Dedousis further impressed his colleagues by helping his manager prepare a presentation during the much-watched NBA Summer League, which attracts many of Catapult's customers. And he contributed thought leadership during a quarterly sales meetings, drawing again from classroom experience.
"We had an interesting, freewheeling discussion for about 90 minutes," he recalls, "and I was able to bring up parallels and examples I had learned about from my marketing and competitive strategy classes: 'This company does it this way for this reason. Maybe we should think about doing that because we're similar in this way.' So I was applying some of what I'd learned in classes from cases. I felt very much like a part of the conversation, that people cared what I thought."
Outside of class, Dedousis strengthens his leadership skills as a co-chair of the student-led Media Entertainment and Sports Group and a co-chair of the music-focused student group AudioBooth. For fun, he helped start a band that's gaining a small following.
All of that happened because he came to Booth to follow his passion for sports.
"Most MBAs are a passionate group.

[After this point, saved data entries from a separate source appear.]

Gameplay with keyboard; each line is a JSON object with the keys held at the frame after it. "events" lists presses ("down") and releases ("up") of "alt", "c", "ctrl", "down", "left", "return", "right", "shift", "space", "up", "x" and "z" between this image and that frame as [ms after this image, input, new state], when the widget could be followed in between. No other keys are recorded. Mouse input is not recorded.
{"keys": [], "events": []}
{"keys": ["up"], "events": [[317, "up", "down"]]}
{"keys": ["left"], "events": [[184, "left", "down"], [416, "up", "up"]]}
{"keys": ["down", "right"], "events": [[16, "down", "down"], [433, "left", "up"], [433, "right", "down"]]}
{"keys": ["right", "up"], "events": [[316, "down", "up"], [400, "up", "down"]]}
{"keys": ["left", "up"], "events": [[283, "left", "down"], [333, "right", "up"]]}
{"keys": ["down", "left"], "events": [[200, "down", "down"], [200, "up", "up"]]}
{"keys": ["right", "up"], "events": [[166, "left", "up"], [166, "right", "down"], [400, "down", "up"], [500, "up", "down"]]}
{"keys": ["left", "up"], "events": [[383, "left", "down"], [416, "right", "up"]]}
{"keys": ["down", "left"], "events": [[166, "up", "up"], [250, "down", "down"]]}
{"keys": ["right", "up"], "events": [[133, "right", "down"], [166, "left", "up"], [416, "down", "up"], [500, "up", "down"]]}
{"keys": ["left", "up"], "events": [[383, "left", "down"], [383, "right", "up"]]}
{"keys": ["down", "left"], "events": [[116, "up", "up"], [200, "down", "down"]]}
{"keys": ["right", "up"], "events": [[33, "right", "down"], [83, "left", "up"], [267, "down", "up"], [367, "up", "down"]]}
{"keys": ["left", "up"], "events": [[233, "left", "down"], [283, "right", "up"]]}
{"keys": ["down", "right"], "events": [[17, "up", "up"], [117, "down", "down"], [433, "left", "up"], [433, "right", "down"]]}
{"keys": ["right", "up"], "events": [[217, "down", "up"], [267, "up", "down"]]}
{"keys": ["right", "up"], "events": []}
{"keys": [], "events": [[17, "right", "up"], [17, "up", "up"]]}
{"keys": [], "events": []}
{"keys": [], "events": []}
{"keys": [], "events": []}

They're a smart, hard-charging, ambitious group," Dedousis says. "When you're in an environment where people are exciting and capable, it challenges you to raise your game. It creates opportunities to bounce ideas off each other and create groups and events."
"Being in that sort of environment has made me more creative, has made me a better leader and even more of a people person. In any sort of business environment, whether it's sports, entrepreneurship, or anything else, having those kinds of relationships and people skills are valuable."